• **Your objective**
Exclude all images and print the entries below exactly.

***** Available records

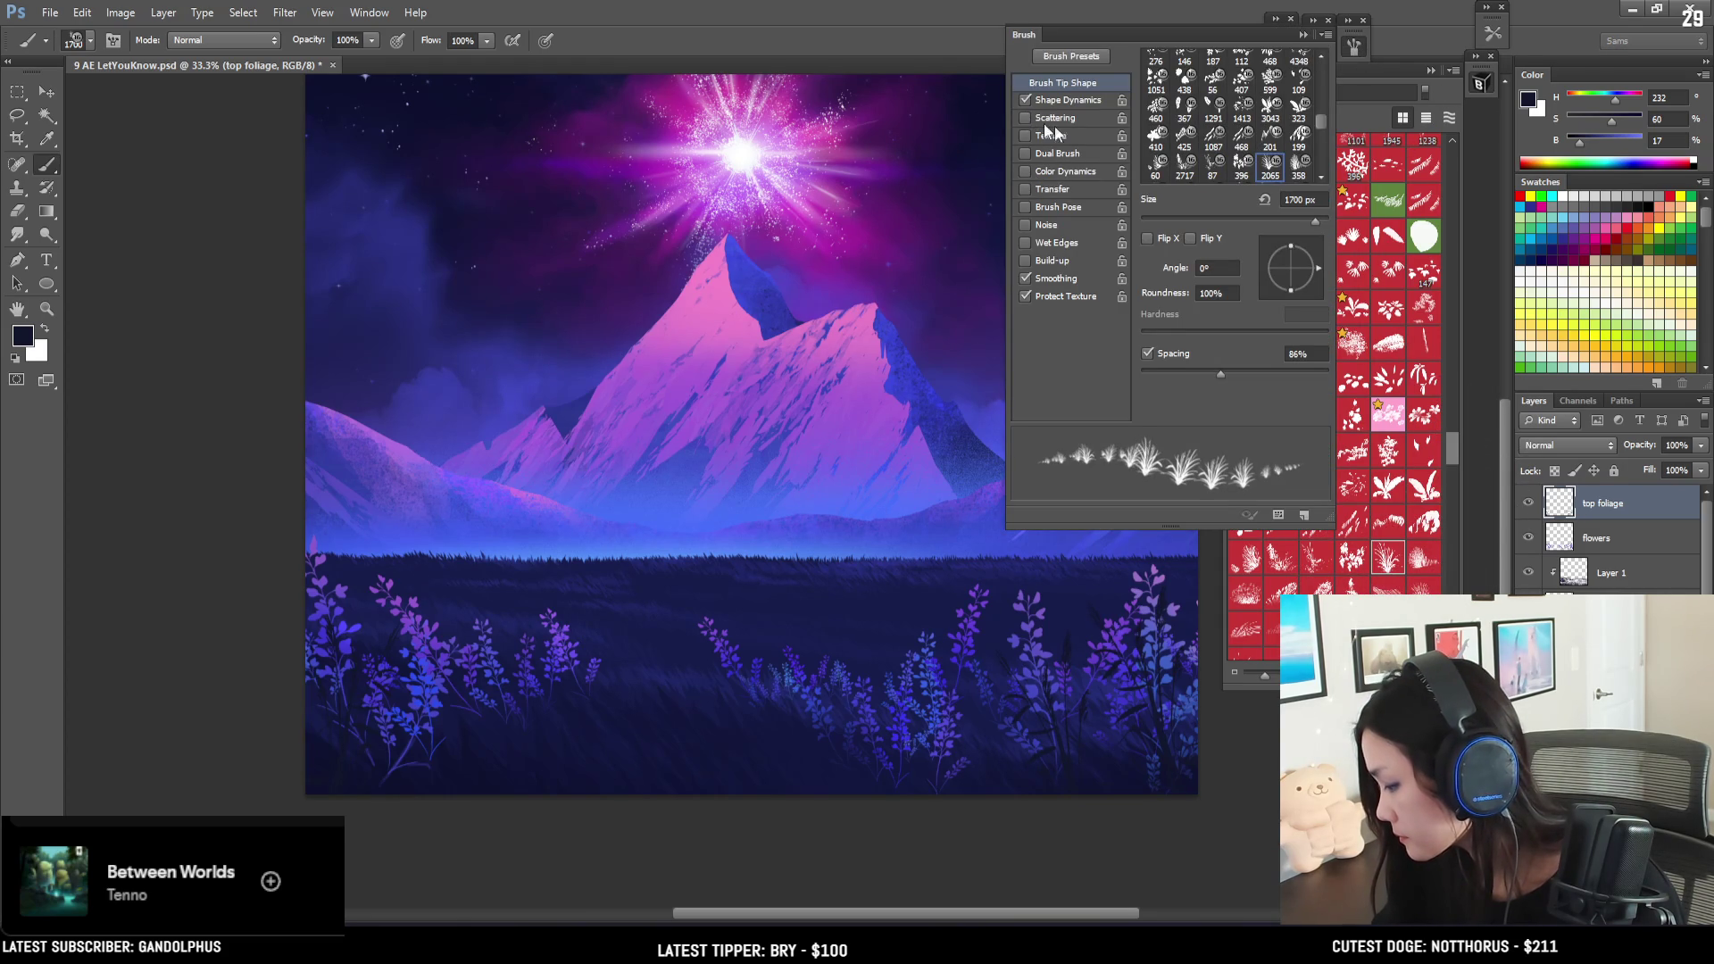
click(1359, 47)
key(bracketright)
key(bracketright)
key(bracketright)
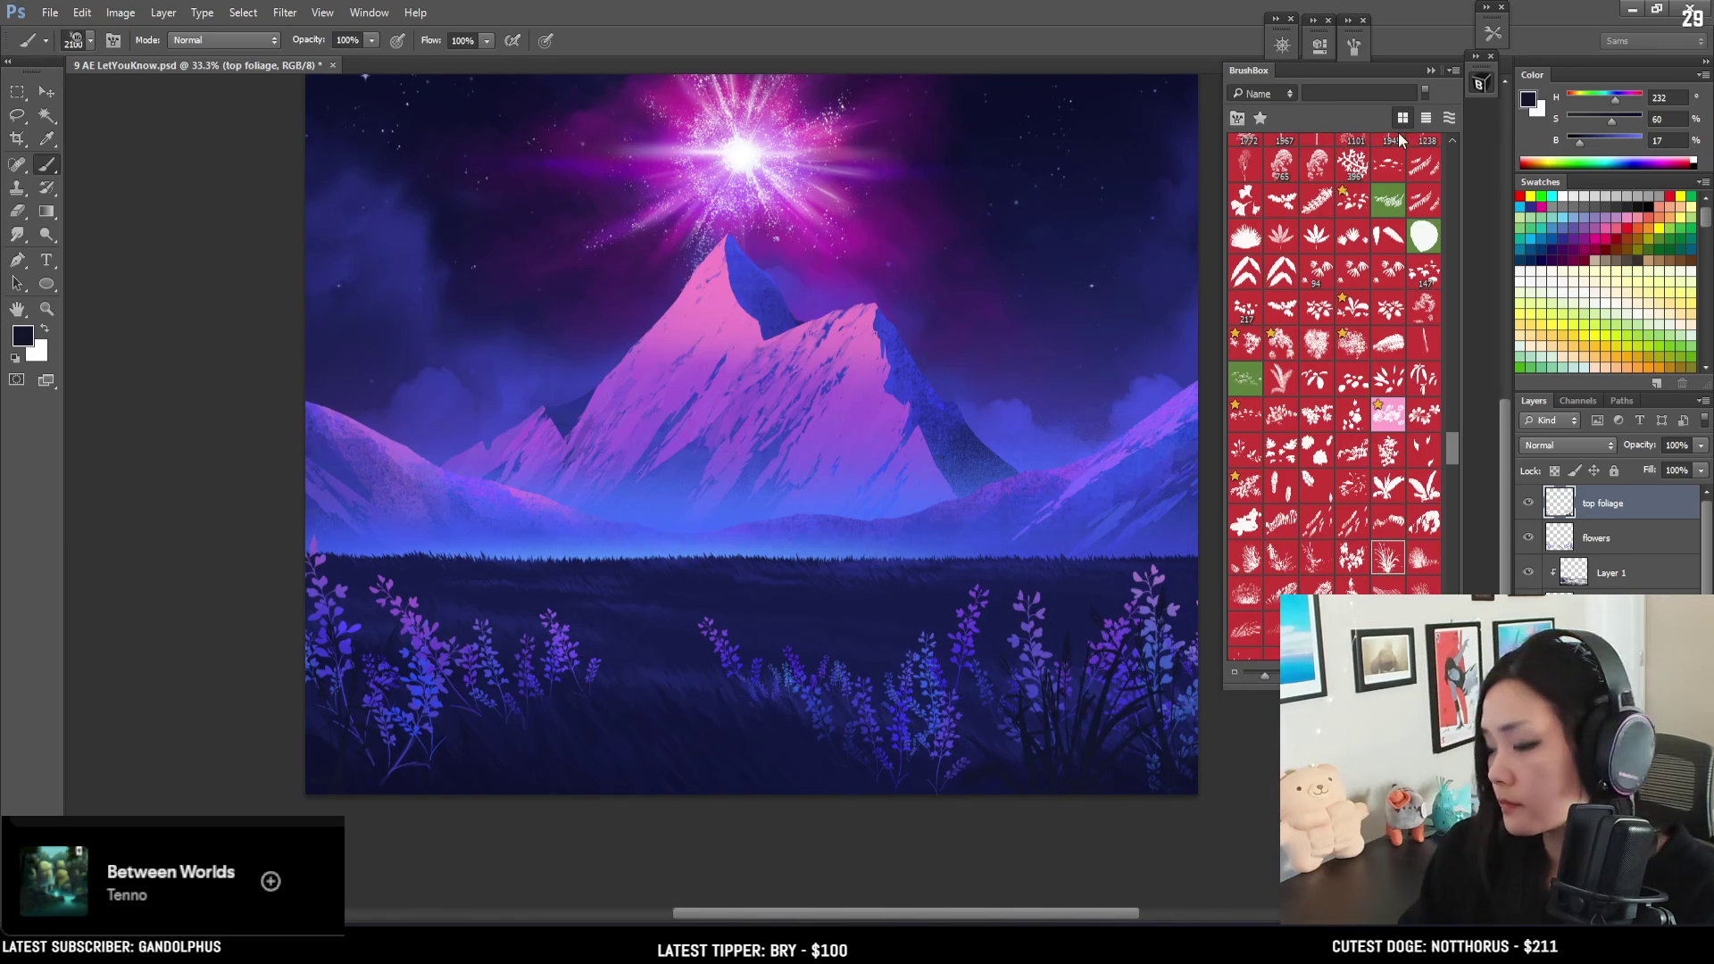
scroll(870, 655, down, 1)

**********

• **The answer**
click(1359, 47)
key(bracketright)
key(bracketright)
key(bracketright)
scroll(870, 655, down, 1)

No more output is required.